**INSTRUCTIONS TO FOLLOW:**
Examine each line of the data, and copy the ones containing "please".

LISTED ENTRIES below:

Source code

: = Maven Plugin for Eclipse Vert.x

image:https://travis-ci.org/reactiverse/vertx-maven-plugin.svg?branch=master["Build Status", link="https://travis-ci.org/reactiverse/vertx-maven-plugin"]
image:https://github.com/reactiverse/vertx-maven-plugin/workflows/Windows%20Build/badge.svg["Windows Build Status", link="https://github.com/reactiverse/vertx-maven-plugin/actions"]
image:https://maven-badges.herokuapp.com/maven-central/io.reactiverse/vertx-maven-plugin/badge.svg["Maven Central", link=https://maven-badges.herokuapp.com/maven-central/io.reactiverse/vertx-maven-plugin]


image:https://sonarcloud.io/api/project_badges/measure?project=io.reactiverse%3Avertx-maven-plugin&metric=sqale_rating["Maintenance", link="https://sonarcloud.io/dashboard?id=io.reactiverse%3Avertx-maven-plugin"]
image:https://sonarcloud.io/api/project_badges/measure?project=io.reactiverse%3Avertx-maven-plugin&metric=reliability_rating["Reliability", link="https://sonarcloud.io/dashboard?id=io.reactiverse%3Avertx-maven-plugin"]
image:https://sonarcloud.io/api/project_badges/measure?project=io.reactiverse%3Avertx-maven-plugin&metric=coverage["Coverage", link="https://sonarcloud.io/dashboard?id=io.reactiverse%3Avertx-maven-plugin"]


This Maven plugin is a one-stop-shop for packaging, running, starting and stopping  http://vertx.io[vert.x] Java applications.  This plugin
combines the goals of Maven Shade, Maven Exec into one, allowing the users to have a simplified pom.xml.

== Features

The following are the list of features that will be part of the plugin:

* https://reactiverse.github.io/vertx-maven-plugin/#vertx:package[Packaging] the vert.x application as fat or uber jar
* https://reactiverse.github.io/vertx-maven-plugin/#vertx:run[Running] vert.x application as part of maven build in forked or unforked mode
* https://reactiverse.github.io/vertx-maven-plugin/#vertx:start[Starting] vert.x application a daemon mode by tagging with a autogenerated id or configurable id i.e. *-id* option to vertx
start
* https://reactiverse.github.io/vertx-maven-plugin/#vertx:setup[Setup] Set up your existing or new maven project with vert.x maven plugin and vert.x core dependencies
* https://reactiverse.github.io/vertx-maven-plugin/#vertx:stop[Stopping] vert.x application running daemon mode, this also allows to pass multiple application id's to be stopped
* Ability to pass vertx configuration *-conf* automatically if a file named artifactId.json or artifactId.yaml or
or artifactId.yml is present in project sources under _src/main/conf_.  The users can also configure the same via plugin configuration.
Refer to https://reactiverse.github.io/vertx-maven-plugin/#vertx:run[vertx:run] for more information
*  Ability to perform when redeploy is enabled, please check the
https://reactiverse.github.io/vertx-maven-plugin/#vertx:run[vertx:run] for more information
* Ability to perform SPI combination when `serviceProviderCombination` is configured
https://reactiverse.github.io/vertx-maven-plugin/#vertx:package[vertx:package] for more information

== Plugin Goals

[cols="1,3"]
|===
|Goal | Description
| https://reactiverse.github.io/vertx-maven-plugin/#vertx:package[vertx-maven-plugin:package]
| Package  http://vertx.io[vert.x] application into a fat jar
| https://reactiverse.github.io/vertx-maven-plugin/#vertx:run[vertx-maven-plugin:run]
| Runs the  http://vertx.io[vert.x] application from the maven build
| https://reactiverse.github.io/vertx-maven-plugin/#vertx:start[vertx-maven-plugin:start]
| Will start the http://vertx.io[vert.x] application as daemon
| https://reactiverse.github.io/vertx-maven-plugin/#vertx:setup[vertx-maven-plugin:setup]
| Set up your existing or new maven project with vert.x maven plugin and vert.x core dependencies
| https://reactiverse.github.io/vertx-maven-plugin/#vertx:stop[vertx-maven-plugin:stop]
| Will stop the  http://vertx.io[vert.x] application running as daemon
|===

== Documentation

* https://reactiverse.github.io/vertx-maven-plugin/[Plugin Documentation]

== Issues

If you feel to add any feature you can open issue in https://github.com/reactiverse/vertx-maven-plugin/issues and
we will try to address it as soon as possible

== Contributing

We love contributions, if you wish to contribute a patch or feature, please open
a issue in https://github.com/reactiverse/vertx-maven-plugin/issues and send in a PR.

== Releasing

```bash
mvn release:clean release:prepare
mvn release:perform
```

End of LISTED ENTRIES.

**EXERCISE RESPONSE:**
*  Ability to perform when redeploy is enabled, please check the
We love contributions, if you wish to contribute a patch or feature, please open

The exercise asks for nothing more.